Student accommodation or university apartments are becoming a very popular investment in recent times while people are chasing yields and higher rental returns. Generally student accommodation is located near universities and TAFEs that are purpose build accommodation used by students.
Sometimes it can also be used within residences that have been converted from standard family homes to student housing, but are located in university precincts and have good access to public transport. In both cases the rooms are individually leased and rented to students, they are fully furnished and include internet and basic amenities such as electricity, water and gas.
Why would people invest in Student Accommodation?
By the end of 2013 there were over 350,000 student visa holders living across Australia, with the number of total visas having increased by over 13% in the last quarter of 2013 alone!

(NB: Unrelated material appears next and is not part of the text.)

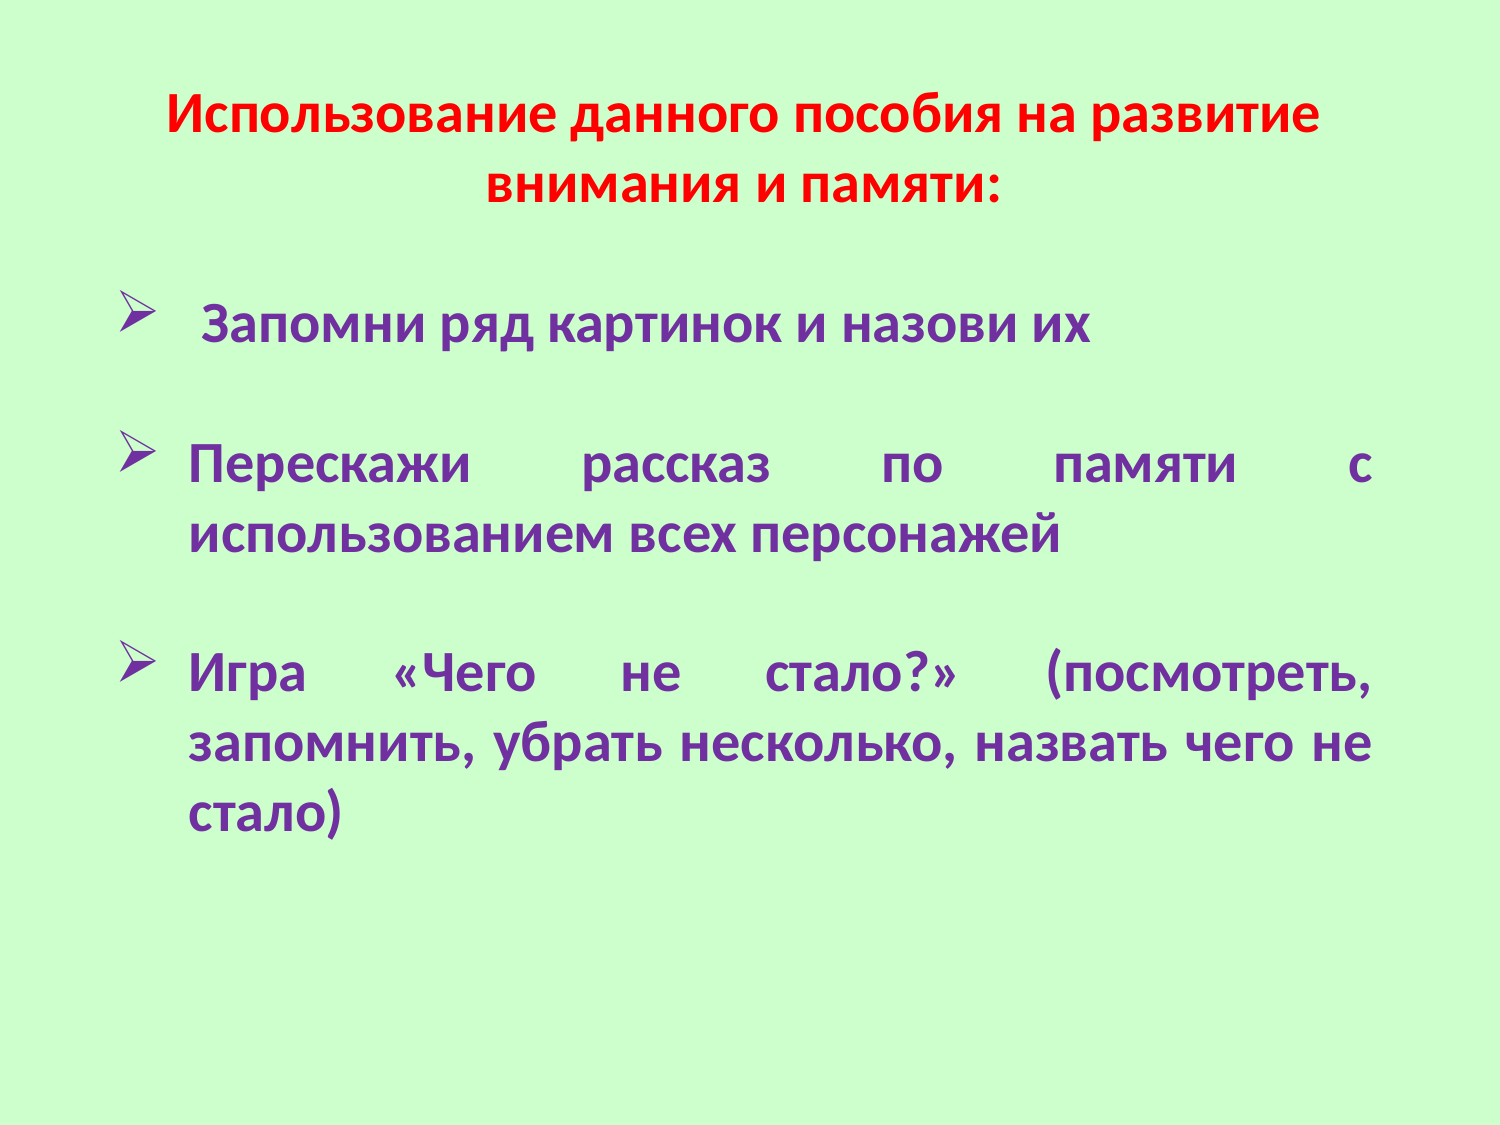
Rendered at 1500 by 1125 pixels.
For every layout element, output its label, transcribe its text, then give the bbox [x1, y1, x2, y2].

text_box Использование данного пособия на развитие внимания и памяти: Запомни ряд картинок и назови их Перескажи рассказ по памяти с использованием всех персонажей Игра «Чего не стало?» (посмотреть, запомнить, убрать несколько, назвать чего не стало) [100, 66, 1388, 851]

The Australian government reported they are expecting a 30 pre cent increase in international students coming to Australia by the year 2020.
Student accommodation is also appealing to investors as there is the opportunity to get an increased yield, with the Australian Financial review having recently reported the sale of a one-bedroom unit in Melbourne located in a student accommodation building that sold with a 10.75% gross yield.

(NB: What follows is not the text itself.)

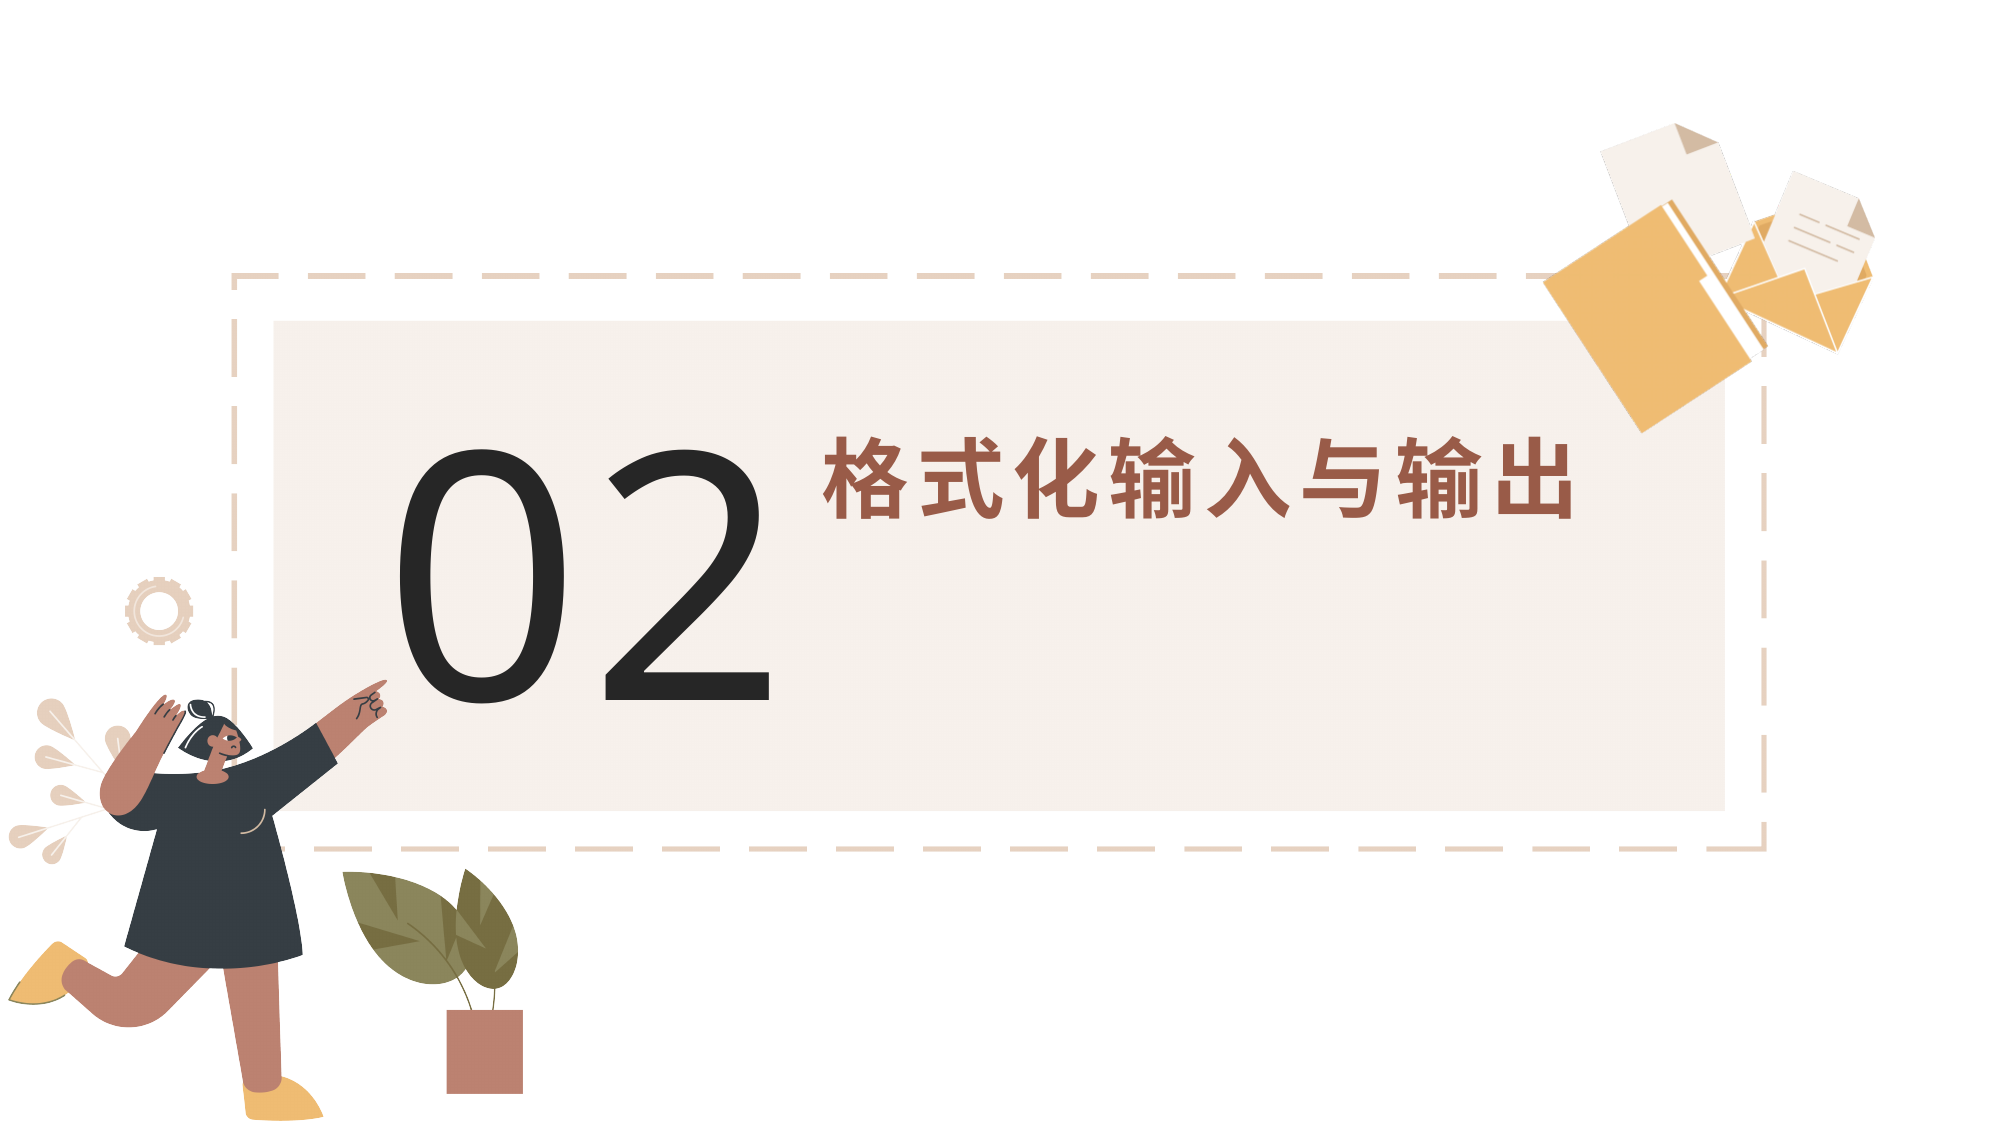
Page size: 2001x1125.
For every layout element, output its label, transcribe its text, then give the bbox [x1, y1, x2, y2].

text_box 格式化输入与输出 [804, 410, 1674, 542]
text_box 02 [326, 300, 798, 825]
picture [0, 0, 2001, 1125]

There is seen to be strengthening demand for student accommodation as universities expand the number of spots on offer and interest from overseas students grow, and equally many students are helped with financial obligations by their parents and in some cases are able to pay over six to twelve months rent in advance to help offset any risk.
Are you able to finance to borrow for student accommodation?

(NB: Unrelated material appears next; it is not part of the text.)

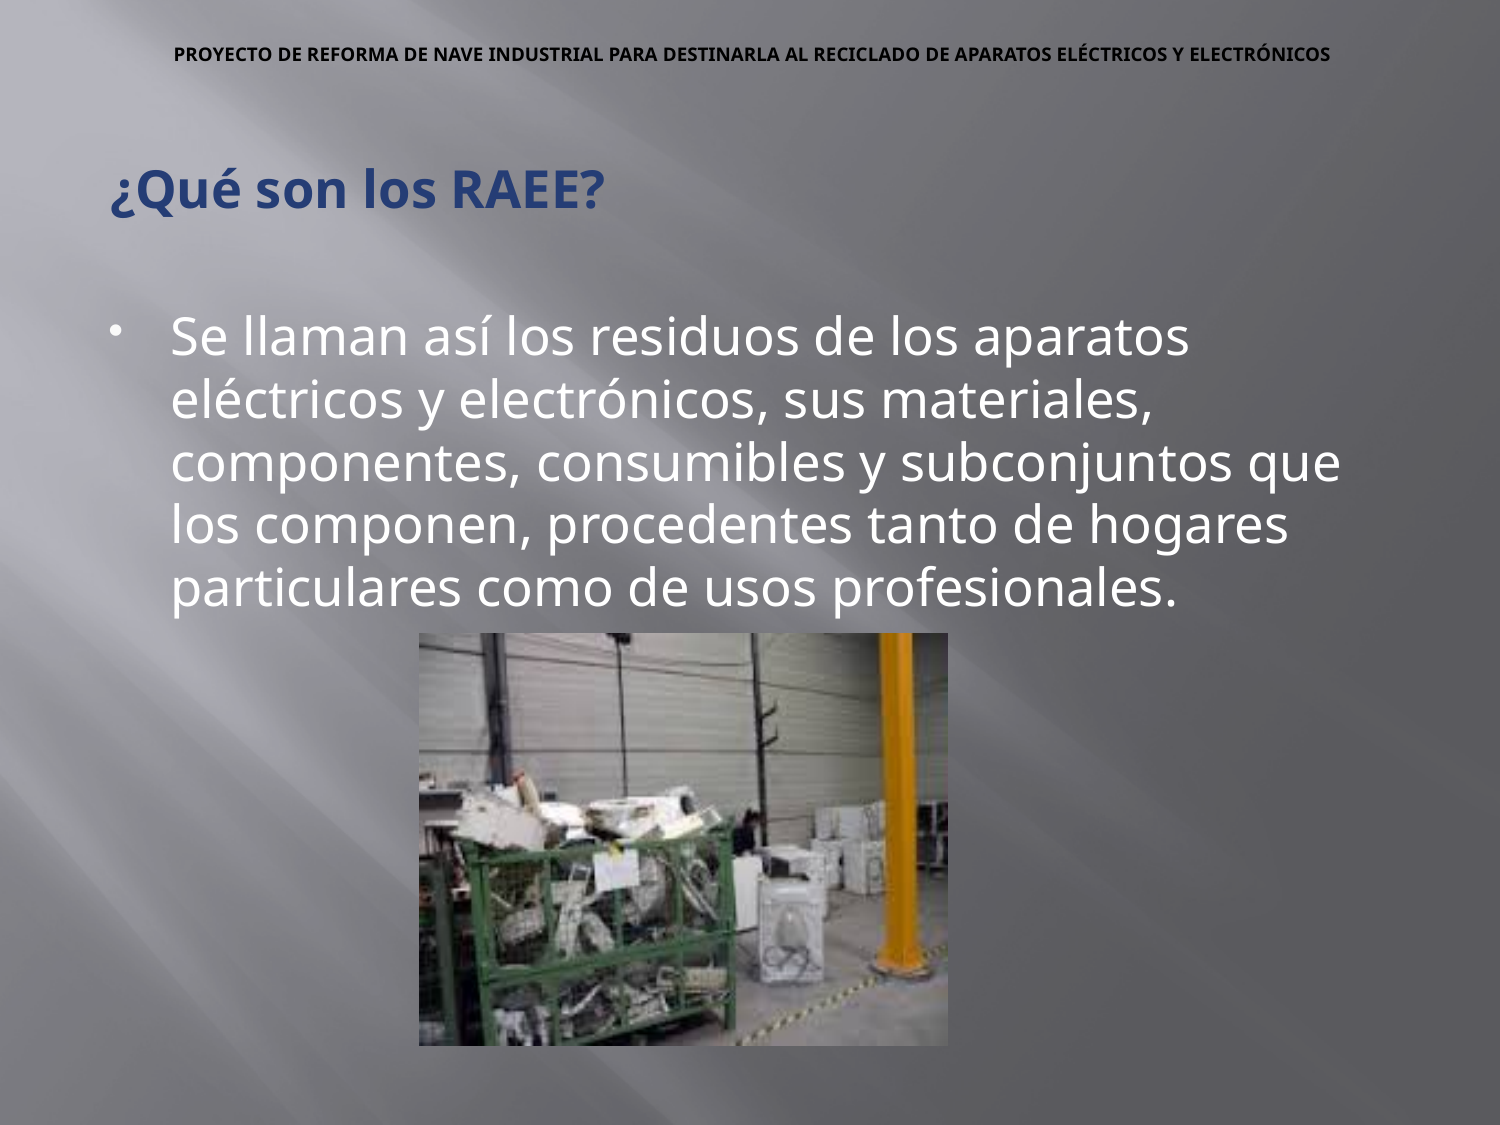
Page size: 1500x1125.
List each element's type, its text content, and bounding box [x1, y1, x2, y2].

title PROYECTO DE REFORMA DE NAVE INDUSTRIAL PARA DESTINARLA AL RECICLADO DE APARATOS ELÉCTRICOS Y ELECTRÓNICOS [76, 30, 1427, 76]
picture [418, 633, 948, 1046]
list ¿Qué son los RAEE? Se llaman así los residuos de los aparatos eléctricos y electrónicos, sus materiales, componentes, consumibles y subconjuntos que los componen, procedentes tanto de hogares particulares como de usos profesionales. [75, 149, 1425, 634]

Yes for the right operators the banks do like this type of accommodation but it does depend on their regular credit criteria and ongoing income. There are two ways of being able to finance student accommodation either as an existing investment, or construction to build a new accommodation complex.
In general the banks will not consider multi unit student accommodation as residential housing under their normal policy, but if you are looking at purchasing one unit they may consider it as standard residential if they are able to convert and rent it to standard property. If the property is an existing student accommodation property with multiple units they will consider up to 70% of the properties value, but consider higher case by case.
Also some governments are offering developers who created student accommodation certain incentives, in the case of the Brisbane City Council they are offering a $13,440 discount for infrastructure and utility charges that apply to units being built. The current charges in Queensland are approximately $18,000 per unit so this can represent quite a big saving.
Why are the banks very conservative on this type of property?
As an investment or asset type student accommodation is seen to not apply to the general market as much as a standard residential property and could potentially be harder to sell. The banks consider these to be specialised security, as there is a limited demographic of people to rent single rooms located near university campuses – being students and also a limited pool of property investors looking to hold and purchase these – as these couldn’t be easily sold to owner occupied or first home buyers.
Student accommodation can also be seen as seasonal because some students may choose to go home at the end of the year or during the holidays and it could be difficult to find tenants during this period. Due to this the income received on student accommodation units could change significantly throughout the year, and a good manager is preferred by most banks to ensure a high level of occupancy is available throughout the year.
What is the downside to this type of accommodation?
In some student accommodation blocks the on-site management fees can be quite high due to the time that the managers need to spend day to day on the complex and can potentially reduce your net returns. When you are looking at student accommodation you need to investigate the costs before proceeding, and calculate net yield as opposed to gross yield before costs.
There can also be language and cultural barriers with overseas students, with over 35% of overseas today from China or India according to the Australia Immigration Departments with a further downside being the international students might be unfamiliar with Australian laws and their obligations and tenants.
What do students look for in this style of property?
In the UK developers have focused on making student accommodation much more desirable to students moving away from ‘slums’ and trying to cram as many students into a property as they can, to creating investor pods or studios for students that offer an en suite and rooms that are quite luxurious across the city so you may be able to increase your rental yield by providing a higher level of accommodation for the students.
They want to be centrally located, only a short walk to the campus or a quick bus trip. They are also interested in having shared expenses or having all of the bills included in the weekly rental figure as they want to be busy studying, and not worrying about paying bills. They also like to have complete freedom so you may find it hard to rent out rooms where you impose nightly curfews and restrictions on their movements.
So what should I do?
As with any investment you need to consider the net yield and capital growth profile before proceeding. If you want to chase a high yielding property asset then the right student accommodation complex could be for you, but if you are unable to convert back to a normal residential property you might have limited opportunity for capital growth over the longer term. This is because in the case of a normal residential property you would be able to sell to owner occupier buyers later, whereas student accommodation is going to be limited to investors providing a smaller pool of people to sell to.